"The Things We Do for Love..."
Ya know me, ya know I'm cheap. Yep. Way beyond frugal. Recent remodeling efforts are a good example: a large—no, LARGE—portion of the materials have come from, well, junk piles, dumpsters, etc. Amazing the amount of very good, high-quality materials people toss out just because something does not work as originally designed. Good parts. Every single one of the computers on our network at home are combinations of bits and pieces of cast-off computers (with the rare highly-discounted part bought on closeout, etc.).
So, it should come as no surprise that yesterday, thinking of animal crackers and almost simultaneously seeing an off-brand bag really cheap I picked up the off-brand bag and brought it home with me (after reluctantly paying for it. It's not the cost of the product; it's the sales tax that gripes me. :-)

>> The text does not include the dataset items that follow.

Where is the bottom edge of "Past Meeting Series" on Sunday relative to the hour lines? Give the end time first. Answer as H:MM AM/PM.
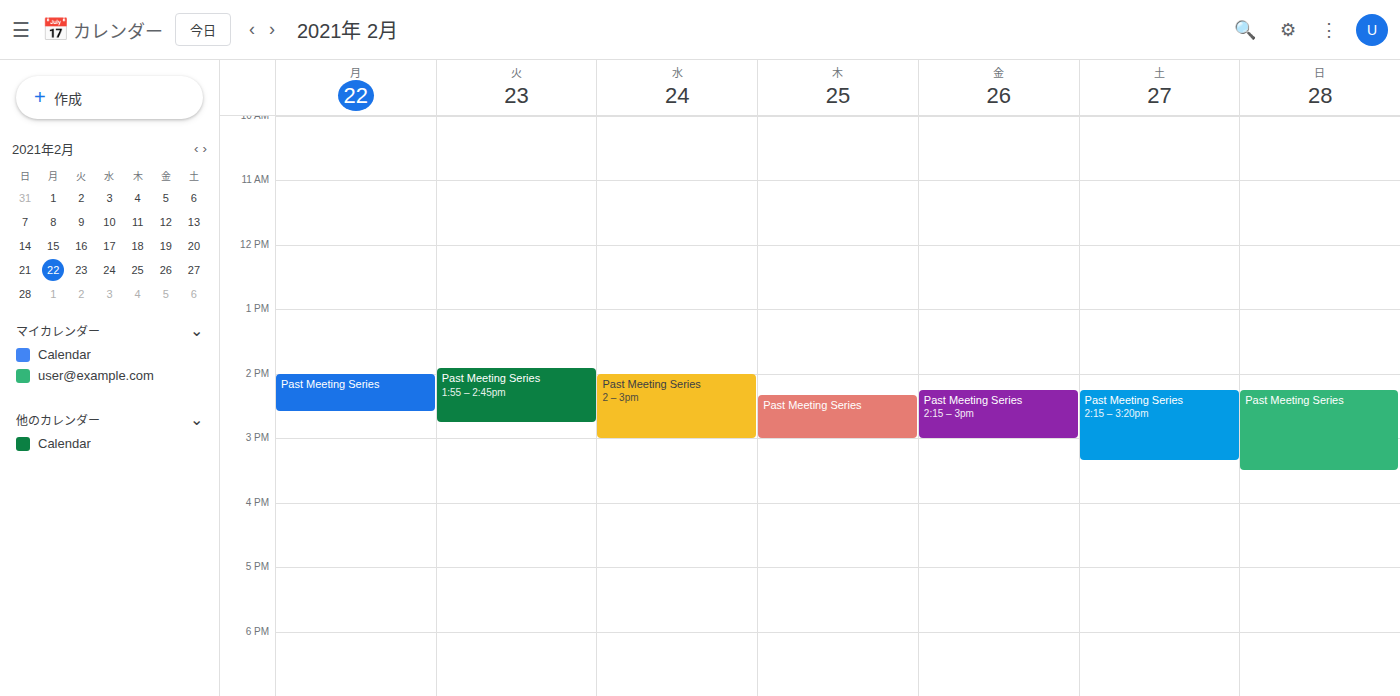
3:30 PM -- halfway between the 3 PM and 4 PM lines.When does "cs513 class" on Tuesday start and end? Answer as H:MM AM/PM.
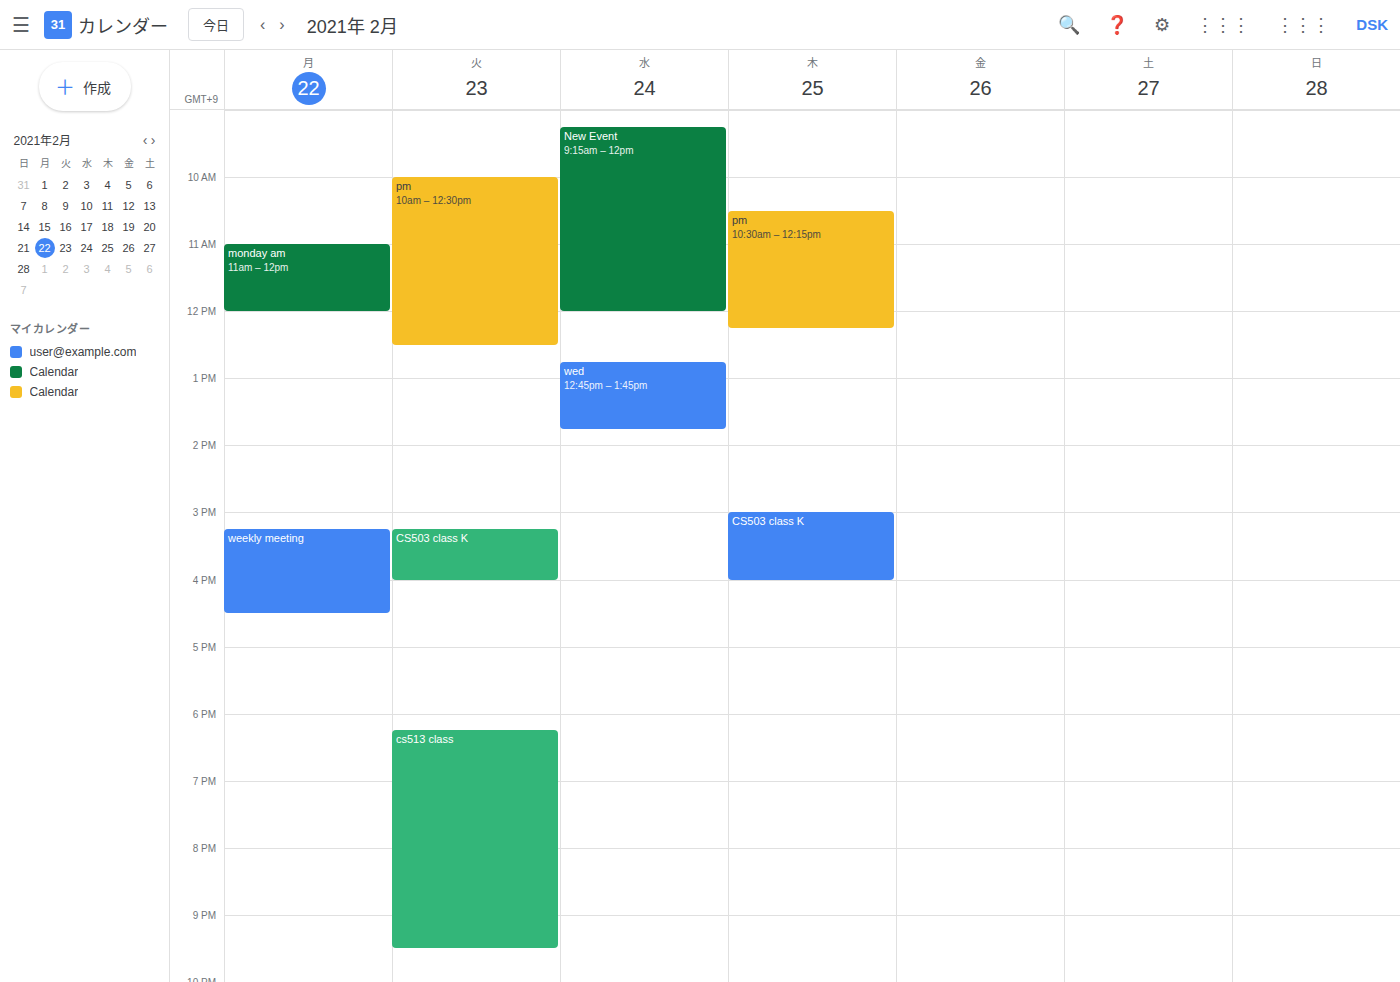
6:15 PM to 9:30 PMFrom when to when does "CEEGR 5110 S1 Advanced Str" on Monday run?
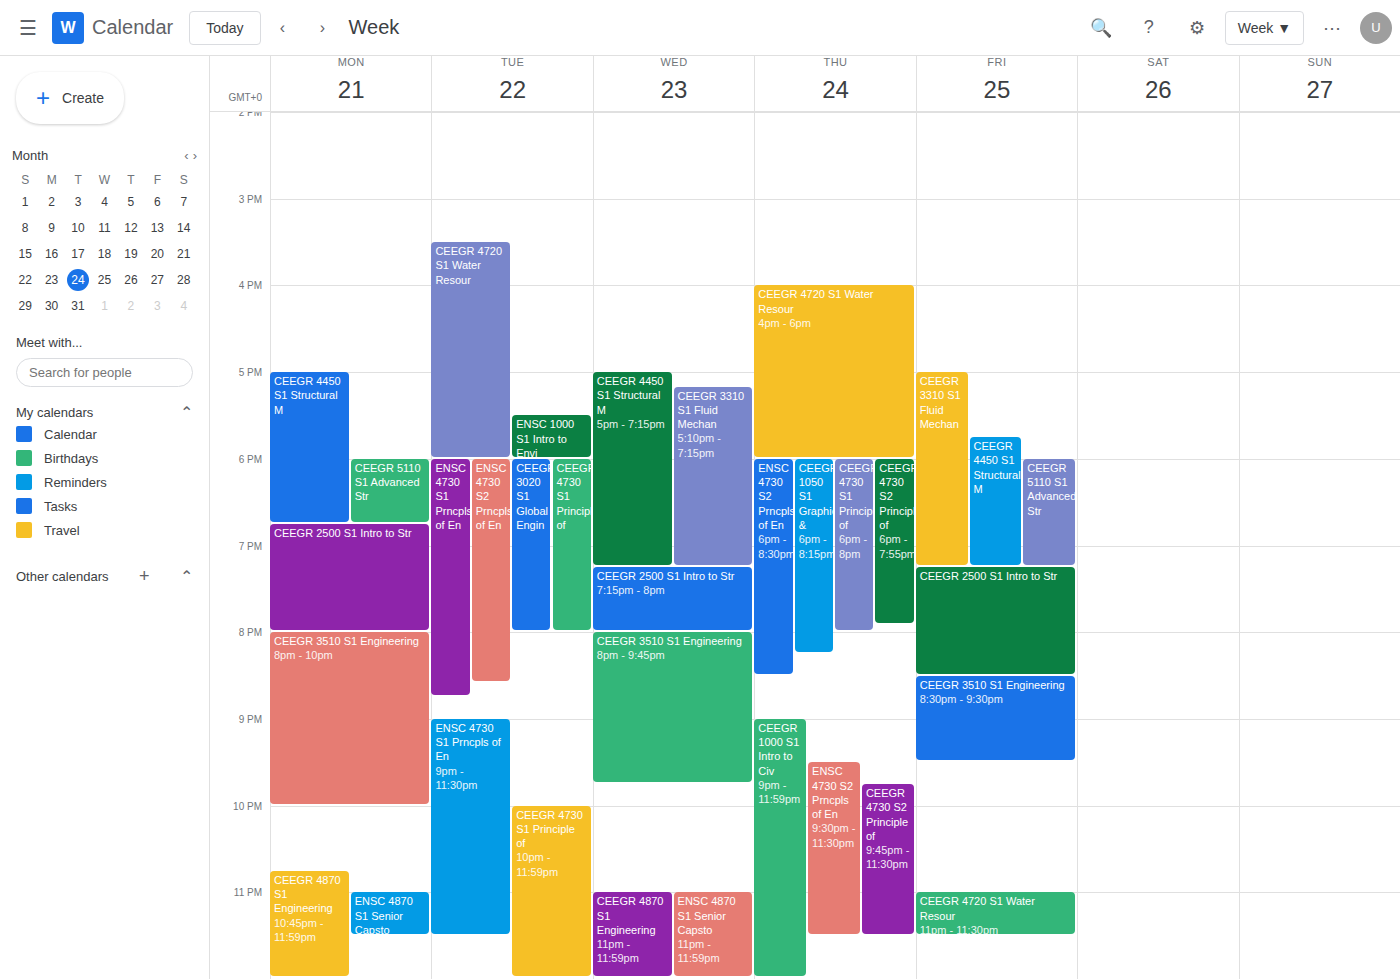
6:00 PM to 6:45 PMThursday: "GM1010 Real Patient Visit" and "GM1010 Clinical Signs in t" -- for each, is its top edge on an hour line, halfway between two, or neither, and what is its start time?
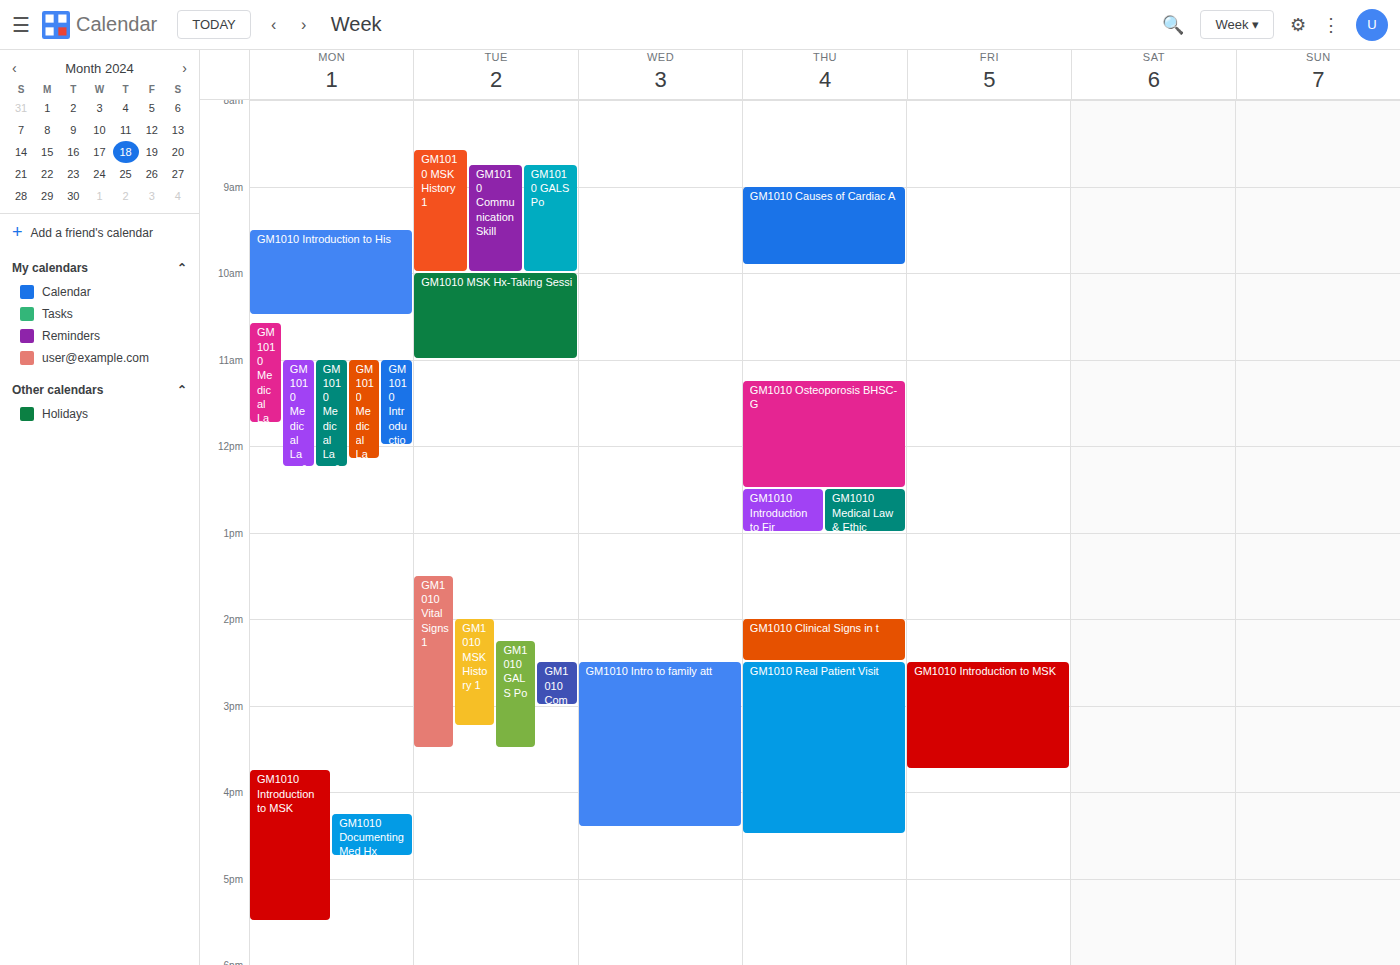
"GM1010 Real Patient Visit": 2:30 PM, halfway between the 2 PM and 3 PM lines. "GM1010 Clinical Signs in t": 2:00 PM, exactly on the 2 PM line.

Well, in spite of the fact that I have very much liked other offerings from the same off-brand food packager, these turned out to be a little strange.
First, taste. Not bad, just not to my taste for animal crackers. So, I'll eat 'em anyway. (Dunk 'em in coffee. That's the trick.)
But the appearance... College son, home for the holidays, holding up an animal cracker:
"Dad, what's this supposed to be?"
"Son, they're not animal crackers; they're animal turd crackers. Just try one."